Exercise
Every entry has to be output exactly, with none skipped.

Task inputs
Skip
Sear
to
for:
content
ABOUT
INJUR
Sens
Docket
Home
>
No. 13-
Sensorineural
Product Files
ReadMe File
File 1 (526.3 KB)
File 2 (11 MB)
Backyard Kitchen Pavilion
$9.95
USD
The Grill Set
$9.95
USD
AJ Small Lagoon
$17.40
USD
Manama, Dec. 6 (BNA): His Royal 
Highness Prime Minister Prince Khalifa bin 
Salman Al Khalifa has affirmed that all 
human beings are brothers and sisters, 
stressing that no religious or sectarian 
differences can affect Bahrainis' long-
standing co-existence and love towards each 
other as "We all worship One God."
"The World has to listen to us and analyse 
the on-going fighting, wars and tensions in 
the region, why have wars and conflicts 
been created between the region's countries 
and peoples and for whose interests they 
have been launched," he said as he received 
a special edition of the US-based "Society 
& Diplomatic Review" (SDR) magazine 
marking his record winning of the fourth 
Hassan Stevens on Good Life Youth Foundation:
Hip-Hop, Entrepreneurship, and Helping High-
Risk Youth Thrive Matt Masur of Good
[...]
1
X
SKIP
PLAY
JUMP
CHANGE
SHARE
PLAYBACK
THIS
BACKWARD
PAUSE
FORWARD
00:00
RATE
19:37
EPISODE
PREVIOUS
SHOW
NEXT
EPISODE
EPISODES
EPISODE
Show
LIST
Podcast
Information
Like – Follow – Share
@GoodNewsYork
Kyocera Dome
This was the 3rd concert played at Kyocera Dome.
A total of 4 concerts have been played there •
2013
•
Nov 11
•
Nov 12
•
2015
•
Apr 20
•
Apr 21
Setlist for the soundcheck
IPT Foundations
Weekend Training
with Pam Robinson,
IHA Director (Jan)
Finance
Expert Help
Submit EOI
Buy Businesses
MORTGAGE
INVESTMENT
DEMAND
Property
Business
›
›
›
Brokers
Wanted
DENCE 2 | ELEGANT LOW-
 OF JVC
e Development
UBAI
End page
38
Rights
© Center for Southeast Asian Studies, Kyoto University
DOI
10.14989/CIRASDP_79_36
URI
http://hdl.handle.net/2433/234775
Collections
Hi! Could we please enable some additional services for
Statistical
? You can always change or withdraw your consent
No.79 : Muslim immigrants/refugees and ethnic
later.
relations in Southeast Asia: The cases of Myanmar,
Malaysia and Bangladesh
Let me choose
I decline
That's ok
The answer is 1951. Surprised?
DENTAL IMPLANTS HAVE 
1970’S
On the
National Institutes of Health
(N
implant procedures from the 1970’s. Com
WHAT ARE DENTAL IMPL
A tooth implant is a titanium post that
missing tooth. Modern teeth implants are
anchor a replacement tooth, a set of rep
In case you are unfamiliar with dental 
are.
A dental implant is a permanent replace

Result of the exercise
Skip
Sear
to
for:
content
ABOUT
INJUR
Sens
Docket
Home
>
No. 13-
Sensorineural
Product Files
ReadMe File
File 1 (526.3 KB)
File 2 (11 MB)
Backyard Kitchen Pavilion
$9.95
USD
The Grill Set
$9.95
USD
AJ Small Lagoon
$17.40
USD
Manama, Dec. 6 (BNA): His Royal 
Highness Prime Minister Prince Khalifa bin 
Salman Al Khalifa has affirmed that all 
human beings are brothers and sisters, 
stressing that no religious or sectarian 
differences can affect Bahrainis' long-
standing co-existence and love towards each 
other as "We all worship One God."
"The World has to listen to us and analyse 
the on-going fighting, wars and tensions in 
the region, why have wars and conflicts 
been created between the region's countries 
and peoples and for whose interests they 
have been launched," he said as he received 
a special edition of the US-based "Society 
& Diplomatic Review" (SDR) magazine 
marking his record winning of the fourth 
Hassan Stevens on Good Life Youth Foundation:
Hip-Hop, Entrepreneurship, and Helping High-
Risk Youth Thrive Matt Masur of Good
[...]
1
X
SKIP
PLAY
JUMP
CHANGE
SHARE
PLAYBACK
THIS
BACKWARD
PAUSE
FORWARD
00:00
RATE
19:37
EPISODE
PREVIOUS
SHOW
NEXT
EPISODE
EPISODES
EPISODE
Show
LIST
Podcast
Information
Like – Follow – Share
@GoodNewsYork
Kyocera Dome
This was the 3rd concert played at Kyocera Dome.
A total of 4 concerts have been played there •
2013
•
Nov 11
•
Nov 12
•
2015
•
Apr 20
•
Apr 21
Setlist for the soundcheck
IPT Foundations
Weekend Training
with Pam Robinson,
IHA Director (Jan)
Finance
Expert Help
Submit EOI
Buy Businesses
MORTGAGE
INVESTMENT
DEMAND
Property
Business
›
›
›
Brokers
Wanted
DENCE 2 | ELEGANT LOW-
 OF JVC
e Development
UBAI
End page
38
Rights
© Center for Southeast Asian Studies, Kyoto University
DOI
10.14989/CIRASDP_79_36
URI
http://hdl.handle.net/2433/234775
Collections
Hi! Could we please enable some additional services for
Statistical
? You can always change or withdraw your consent
No.79 : Muslim immigrants/refugees and ethnic
later.
relations in Southeast Asia: The cases of Myanmar,
Malaysia and Bangladesh
Let me choose
I decline
That's ok
The answer is 1951. Surprised?
DENTAL IMPLANTS HAVE 
1970’S
On the
National Institutes of Health
(N
implant procedures from the 1970’s. Com
WHAT ARE DENTAL IMPL
A tooth implant is a titanium post that
missing tooth. Modern teeth implants are
anchor a replacement tooth, a set of rep
In case you are unfamiliar with dental 
are.
A dental implant is a permanent replace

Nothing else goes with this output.